Es gibt Gemeinden im Inntal, die schicken ihre Kinder zu uns ins Hallenbad, damit diese dort Schwimmen lernen. Die Öffentlichkeit sieht Sölden nur als Tourismusort, für uns Einheimischen ist Sölden viel mehr. Wir haben etwa ein üppiges Vereinsleben, was in der Hochsaison zwar kaum wahrnehmbar ist, aber übers Jahr unsere Gemeinde prägt.
Stichwort Zusammenhalt: Wie gut arbeiten Sie mit den Bergbahnern und Touristikern zusammen?
Die Gemeinde Sölden versteht sich als Möglichmacherin und nicht als Verhinderin. Lieber suche ich nach einem positiven statt einen negativen Paragrafen.

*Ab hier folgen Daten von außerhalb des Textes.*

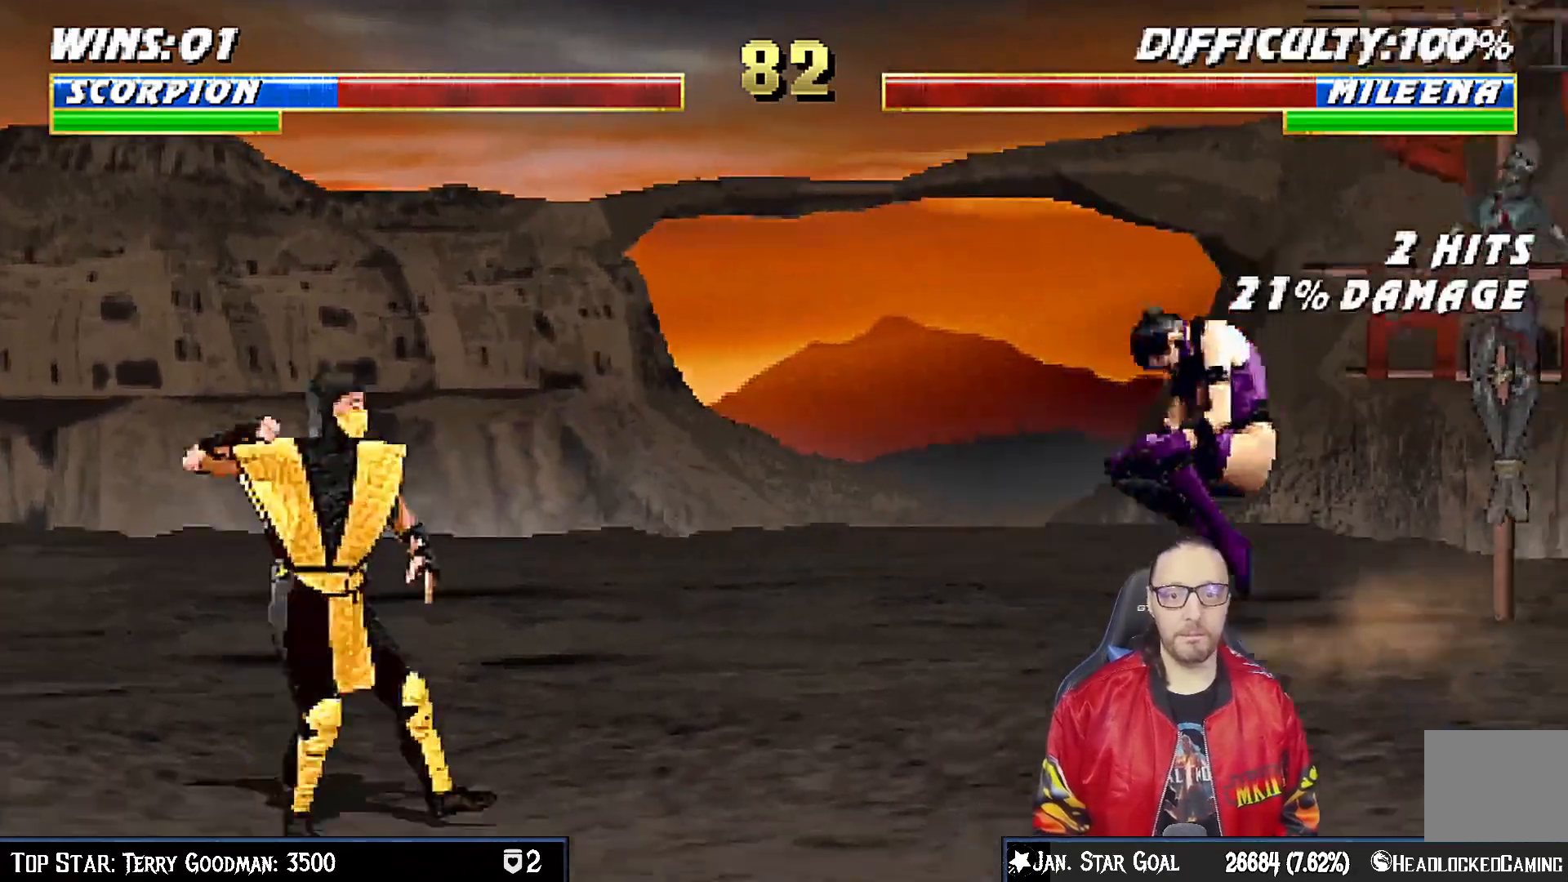
{"dt_ms": 500, "buttons": ["SQUARE", "TRIANGLE"], "left_stick": "center", "right_stick": "center", "events": [[117, "DPAD_LEFT", "up"], [217, "DPAD_RIGHT", "down"], [233, "DPAD_UP", "down"], [433, "SQUARE", "down"], [450, "DPAD_RIGHT", "up"], [450, "DPAD_UP", "up"], [450, "TRIANGLE", "down"]]}
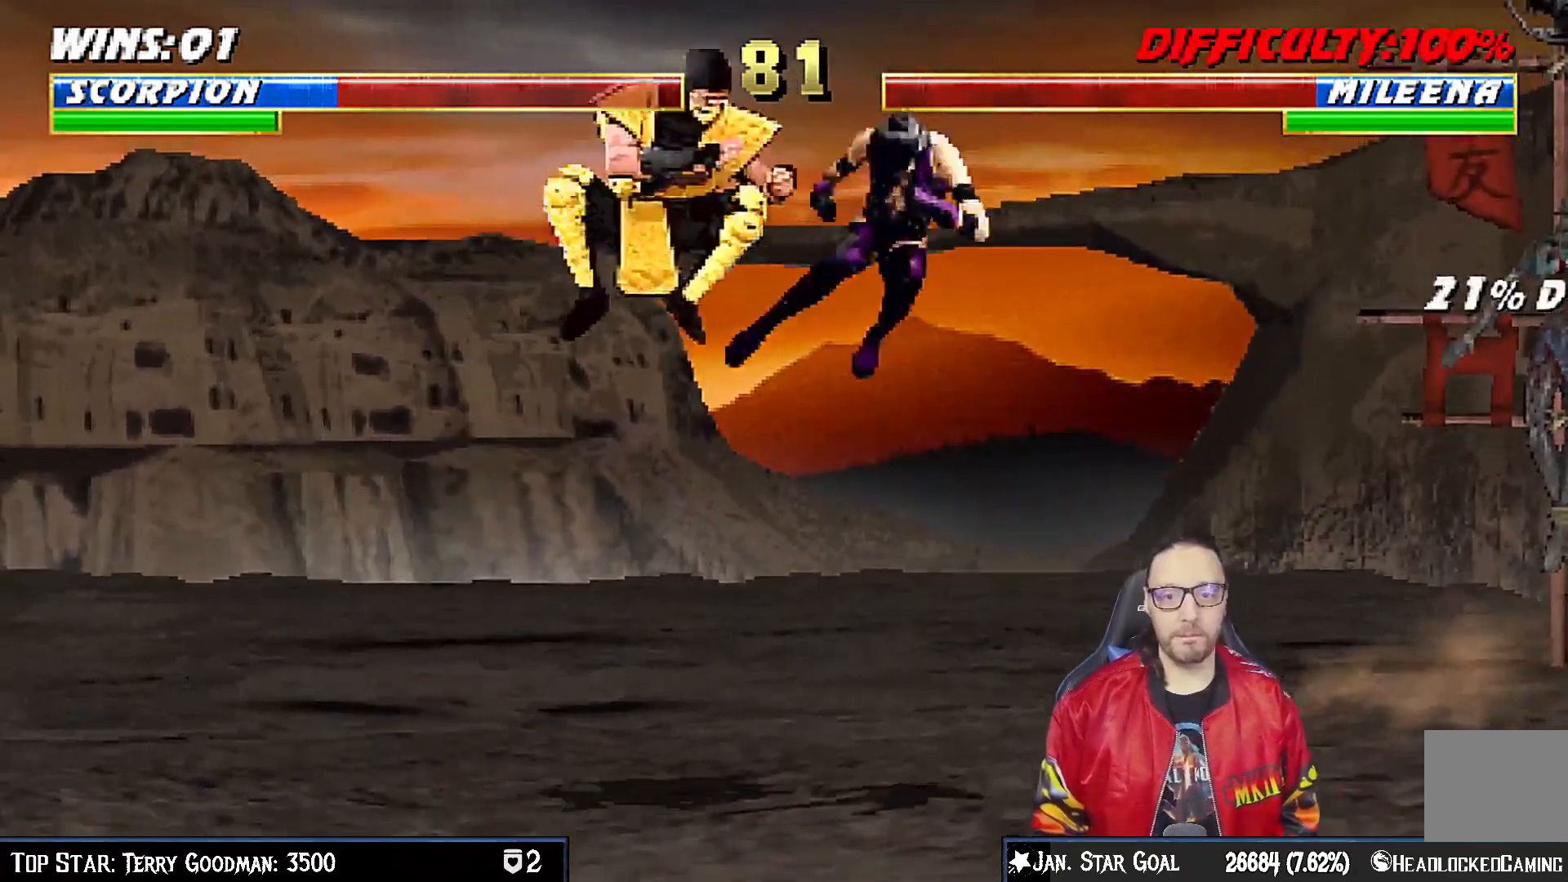
{"dt_ms": 500, "buttons": ["R1", "DPAD_DOWN", "DPAD_LEFT"], "left_stick": "center", "right_stick": "center", "events": [[33, "SQUARE", "up"], [67, "TRIANGLE", "up"], [83, "TRIANGLE", "down"], [317, "TRIANGLE", "up"], [383, "DPAD_DOWN", "down"], [400, "DPAD_LEFT", "down"], [433, "R1", "down"]]}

Natürlich gibt es im Einzelfall Reibereien, aber im Kern finden wir uns immer zusammen. Der Austausch unter den Akteuren ist für die positive Entwicklung Söldens essenziell.
Ist das der Grund, warum Sie vom 17. bis 19. September 2025 am BergNetzWerk in Oberstdorf, Deutschland, teilnehmen werden?
Ich bin über Werner Hanselitsch, Geschäftsführer der Bergbahnen in Obergurgl, auf das Event aufmerksam geworden. Zudem war Sölden bereits Gastgeber des Vorgängerevents BergBahnCamps.
Einerseits verspreche ich mir neue Inputs und Kontakte in der spannenden Destination Oberstdorf. Andererseits begleite und koordiniere ich den alpinen Tourismus im Ötztal seit fast 40 Jahren und kann selbst relevante Infos weitergeben. Die Bergbahnbranche ist ein Dorf – so wie Sölden!